WHAT YOU ARE ASKED TO DO>
Copy every line of the records below word for word, leaving out the pictures.

** Opening RAW DATA block **

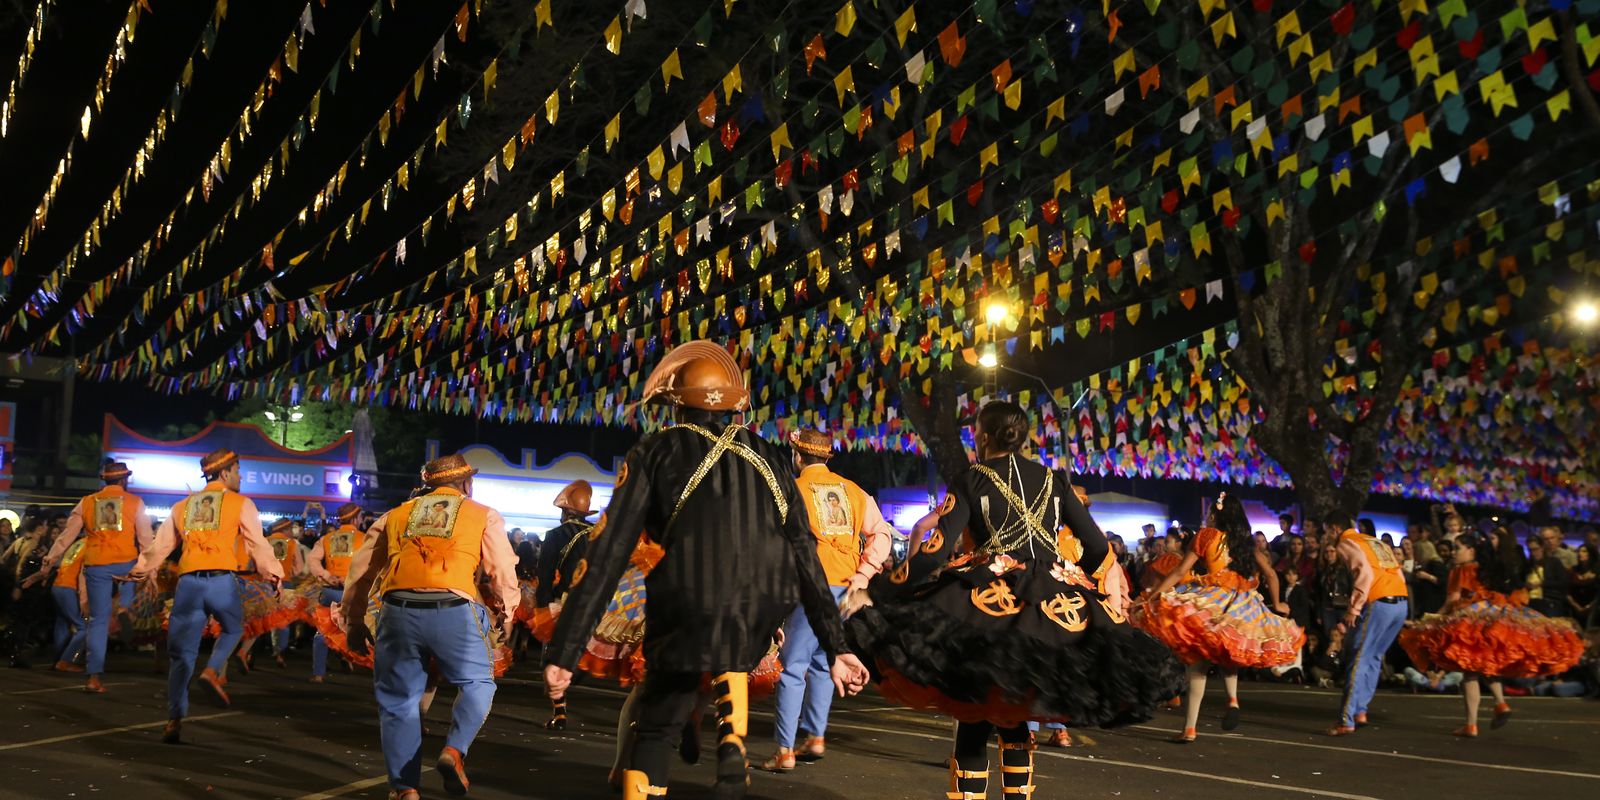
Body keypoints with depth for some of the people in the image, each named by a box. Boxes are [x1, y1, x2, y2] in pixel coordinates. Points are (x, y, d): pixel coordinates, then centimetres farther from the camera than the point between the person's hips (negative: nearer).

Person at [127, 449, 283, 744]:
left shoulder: (182, 506, 20)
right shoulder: (240, 503, 7)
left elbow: (160, 545, 21)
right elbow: (257, 543, 2)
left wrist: (141, 571, 32)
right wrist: (272, 572, 8)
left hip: (188, 583, 3)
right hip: (222, 582, -3)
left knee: (181, 654, 5)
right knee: (233, 629, 25)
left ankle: (174, 720, 0)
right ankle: (213, 670, -1)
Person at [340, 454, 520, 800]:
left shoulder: (396, 515, 23)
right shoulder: (484, 516, 15)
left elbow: (359, 571, 23)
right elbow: (504, 574, 9)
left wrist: (354, 621, 33)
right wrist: (506, 616, 25)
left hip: (398, 611, 3)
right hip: (454, 612, -2)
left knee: (399, 699, 15)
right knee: (478, 683, 17)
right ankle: (455, 749, -5)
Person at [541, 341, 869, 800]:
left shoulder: (655, 452, 12)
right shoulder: (770, 460, 20)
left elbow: (606, 556, 5)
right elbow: (804, 557, 17)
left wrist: (564, 652, 5)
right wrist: (837, 647, 19)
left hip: (687, 610, -2)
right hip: (762, 619, 3)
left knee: (655, 728, 18)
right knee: (730, 659, 34)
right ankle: (733, 750, 17)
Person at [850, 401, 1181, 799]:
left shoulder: (971, 480, 1)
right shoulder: (1054, 480, 11)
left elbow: (936, 550, -9)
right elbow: (1096, 546, 10)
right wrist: (1111, 599, 22)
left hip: (988, 601, -4)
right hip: (1054, 606, 4)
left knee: (974, 714, 3)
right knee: (1014, 714, 17)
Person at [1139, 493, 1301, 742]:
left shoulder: (1207, 535, 2)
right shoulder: (1249, 543, 12)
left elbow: (1179, 573, -2)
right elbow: (1271, 575, 10)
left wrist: (1151, 597, 1)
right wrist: (1276, 605, 26)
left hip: (1209, 601, -4)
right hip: (1241, 607, 4)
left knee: (1197, 663, -1)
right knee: (1227, 653, 26)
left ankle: (1189, 728, -6)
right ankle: (1233, 698, -2)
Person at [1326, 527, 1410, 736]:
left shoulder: (1346, 543, 2)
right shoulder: (1378, 542, 25)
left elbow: (1364, 572, -14)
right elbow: (1399, 574, 19)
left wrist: (1352, 609, -13)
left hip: (1378, 603, -7)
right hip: (1402, 603, 7)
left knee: (1358, 661, -4)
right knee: (1373, 658, 18)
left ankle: (1346, 721, -6)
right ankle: (1359, 711, 18)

** Closing RAW DATA block **

RESULT>
Body keypoints with depth for some of the people in the image, each named by a box. Boxes are [x1, y1, x2, y2] in pixel coordinates. Points are (x, y, d): pixel coordinates, then centimetres farther from the camera than the point between the person's hips (negative: nearer).

Person at [127, 449, 283, 744]:
left shoulder: (182, 506, 20)
right shoulder: (240, 503, 7)
left elbow: (160, 545, 21)
right elbow: (257, 543, 2)
left wrist: (141, 571, 32)
right wrist: (272, 572, 8)
left hip: (188, 583, 3)
right hip: (222, 582, -3)
left knee: (181, 654, 5)
right knee: (233, 629, 25)
left ankle: (174, 720, 0)
right ankle: (213, 670, -1)
Person at [340, 454, 520, 800]:
left shoulder: (396, 515, 23)
right shoulder: (484, 516, 15)
left elbow: (359, 571, 23)
right elbow: (504, 574, 9)
left wrist: (354, 621, 33)
right wrist: (506, 616, 25)
left hip: (398, 611, 3)
right hip: (454, 612, -2)
left knee: (399, 699, 15)
right knee: (478, 683, 17)
right ankle: (455, 749, -5)
Person at [541, 341, 869, 800]:
left shoulder: (655, 452, 12)
right shoulder: (770, 460, 20)
left elbow: (606, 556, 5)
right elbow: (804, 557, 17)
left wrist: (564, 652, 5)
right wrist: (837, 647, 19)
left hip: (687, 610, -2)
right hip: (762, 619, 3)
left knee: (655, 728, 18)
right knee: (730, 659, 34)
right ankle: (733, 750, 17)
Person at [850, 401, 1181, 799]:
left shoulder: (971, 480, 1)
right shoulder: (1054, 480, 11)
left elbow: (936, 550, -9)
right elbow: (1096, 546, 10)
right wrist: (1111, 599, 22)
left hip: (988, 601, -4)
right hip: (1054, 606, 4)
left knee: (974, 714, 3)
right knee: (1014, 714, 17)
Person at [1139, 493, 1301, 742]:
left shoulder: (1207, 535, 2)
right shoulder: (1249, 543, 12)
left elbow: (1179, 573, -2)
right elbow: (1271, 575, 10)
left wrist: (1151, 597, 1)
right wrist: (1276, 605, 26)
left hip: (1209, 601, -4)
right hip: (1241, 607, 4)
left knee: (1197, 663, -1)
right knee: (1227, 653, 26)
left ankle: (1189, 728, -6)
right ankle: (1233, 698, -2)
Person at [1326, 527, 1410, 736]:
left shoulder: (1346, 543, 2)
right shoulder: (1378, 542, 25)
left elbow: (1364, 572, -14)
right elbow: (1399, 574, 19)
left wrist: (1352, 609, -13)
left hip: (1378, 603, -7)
right hip: (1402, 603, 7)
left knee: (1358, 661, -4)
right knee: (1373, 658, 18)
left ankle: (1346, 721, -6)
right ankle: (1359, 711, 18)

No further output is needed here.